Fig. 5 shows another possible embodiment of the present invention:
The suction device has a screw shape here ( Fig. 5, 3 ). The ambient air ( Fig. 5, 1 ) passes through the air filter ( Fig. 5, 2 ) and forms an air flow ( Fig. 5, 10 ) predetermined by the shape of the screw.

In the center of the screw shape, the suction device designed in the sense of the present invention opens into the suction channel ( FIGS. 5, 4 ).

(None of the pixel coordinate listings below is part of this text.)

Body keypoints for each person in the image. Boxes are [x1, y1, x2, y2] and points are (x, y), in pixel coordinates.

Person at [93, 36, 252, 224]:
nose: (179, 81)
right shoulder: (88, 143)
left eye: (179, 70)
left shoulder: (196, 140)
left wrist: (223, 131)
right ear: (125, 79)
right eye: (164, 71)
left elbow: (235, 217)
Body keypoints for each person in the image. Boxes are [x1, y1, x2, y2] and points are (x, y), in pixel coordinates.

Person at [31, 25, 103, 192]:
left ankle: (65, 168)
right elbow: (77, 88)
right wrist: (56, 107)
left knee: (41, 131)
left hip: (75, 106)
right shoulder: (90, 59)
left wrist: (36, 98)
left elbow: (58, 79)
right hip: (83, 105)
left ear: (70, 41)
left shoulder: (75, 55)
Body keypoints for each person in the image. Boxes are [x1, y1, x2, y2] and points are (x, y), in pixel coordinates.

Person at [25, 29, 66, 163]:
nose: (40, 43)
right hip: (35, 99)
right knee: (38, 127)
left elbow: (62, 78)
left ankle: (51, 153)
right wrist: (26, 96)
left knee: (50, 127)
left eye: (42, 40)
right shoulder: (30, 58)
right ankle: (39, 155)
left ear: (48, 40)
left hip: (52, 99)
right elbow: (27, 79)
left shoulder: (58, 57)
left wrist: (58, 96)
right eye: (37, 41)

This creates a screw-like air vortex ( Fig. 5, 11 ) with the axis of rotation running parallel to the intake duct by the snail-shaped redirected air flow.

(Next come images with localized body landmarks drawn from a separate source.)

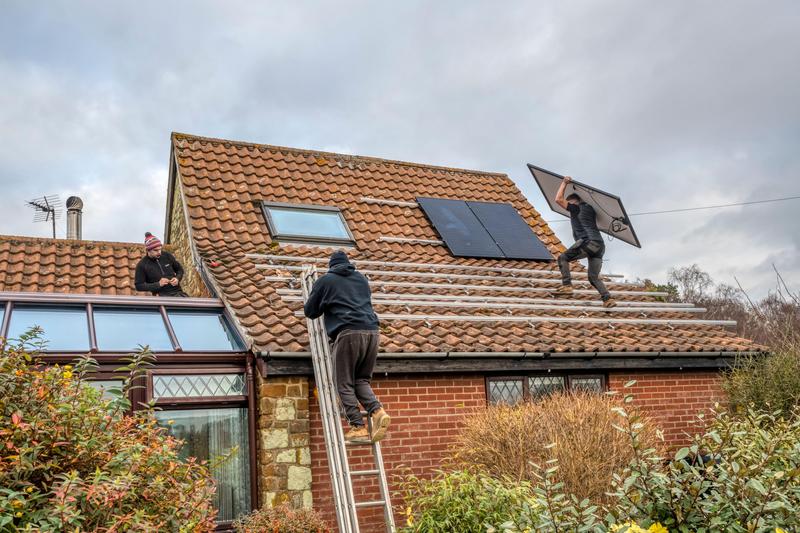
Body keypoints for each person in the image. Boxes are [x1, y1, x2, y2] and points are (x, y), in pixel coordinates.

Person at [303, 250, 391, 444]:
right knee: (361, 380)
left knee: (343, 382)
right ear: (349, 264)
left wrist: (323, 299)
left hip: (348, 333)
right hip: (373, 333)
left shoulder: (326, 281)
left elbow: (310, 311)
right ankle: (377, 412)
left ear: (331, 266)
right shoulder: (361, 279)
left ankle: (357, 427)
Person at [554, 176, 617, 308]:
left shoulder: (576, 208)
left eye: (569, 203)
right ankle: (607, 299)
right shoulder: (591, 210)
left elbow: (558, 199)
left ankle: (567, 286)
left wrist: (564, 183)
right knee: (593, 277)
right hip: (600, 247)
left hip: (588, 243)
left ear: (573, 202)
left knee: (562, 258)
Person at [134, 232, 188, 297]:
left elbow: (180, 270)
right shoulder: (142, 265)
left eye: (160, 249)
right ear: (148, 250)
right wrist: (158, 284)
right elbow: (139, 286)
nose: (159, 252)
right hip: (161, 297)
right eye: (156, 250)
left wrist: (177, 278)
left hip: (178, 293)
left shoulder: (167, 256)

List of reference symbols for the drawings on sheet 1 Fig. 1 Conventional suction device, side view (section)

1

air inlet

2

air filter

3

Bottom plate of the suction device

4

Opening to the intake duct, rounded

5

intake port

6

Suction device cover

7

throttle

8th

Fuel inlet (nozzle, valve, etc.)

9

to the inlet valve or combustion chamber

10

colliding air flow

11

Roll-in vortex of the air with the axis of rotation running perpendicular to the intake duct

12

Rotation axis of the roll vortex running perpendicular to the intake duct

Fig. 2 Conventional suction device, top view

1

air inlet

2

air filter

3

Bottom plate of the suction device

4

Opening to the intake duct, rounded

10

colliding air flow

List of reference symbols for the drawings on sheet 2 Fig. 3 Suction device for screw-like vortex movement, caused by guide vanes, top view

1

air inlet

2

air filter

3

Bottom plate of the suction device

4

Opening to the intake duct, rounded

10

Airflow directed by vanes

11

screw-like vortex with axis of rotation running parallel to the intake duct

13

Guide vanes, which create a screw-like vortex

Fig. 4 Suction device for screw-like vortex movement, caused by guide vanes, side view (section)

1

air inlet

2

air filter

3

Bottom plate of the suction device

4

Opening to the intake duct, rounded

5

intake port

6

Suction device cover

7

throttle

8th

Fuel inlet (nozzle, valve, etc.)

9

to the inlet valve or combustion chamber

11

screw-like vortex with axis of rotation running parallel to the intake duct

12

axis of rotation of the screw-like air vortex running parallel to the intake duct

13

Guide vanes, which create a screw-like vortex

List of reference symbols for the drawings on sheet 3 Fig. 5 Suction device for screw-like vortex movement, caused by the shape of a screw, top view

1

air inlet

2

air filter

3

Screw-shaped suction device

4

Opening to the intake duct, rounded

10

air flow directed by a screw shape

11

screw-like vortex with axis of rotation running parallel to the intake duct

Claims (2)

1. Intake device for a fuel machine or internal combustion engine with the function of supplying air from the environment into an intake duct, which leads into a combustion chamber, characterized in that the shape of the intake device is designed such that the intake air in a screw-shaped vortex movement in the Intake channel is introduced, the axis of rotation of the generated, helical vortex runs parallel to the intake channel. 2. Suction device for a fuel machine according to claim 1, characterized records that the helical vortex movement of the intake air before reaching the Location of the fuel supply is generated.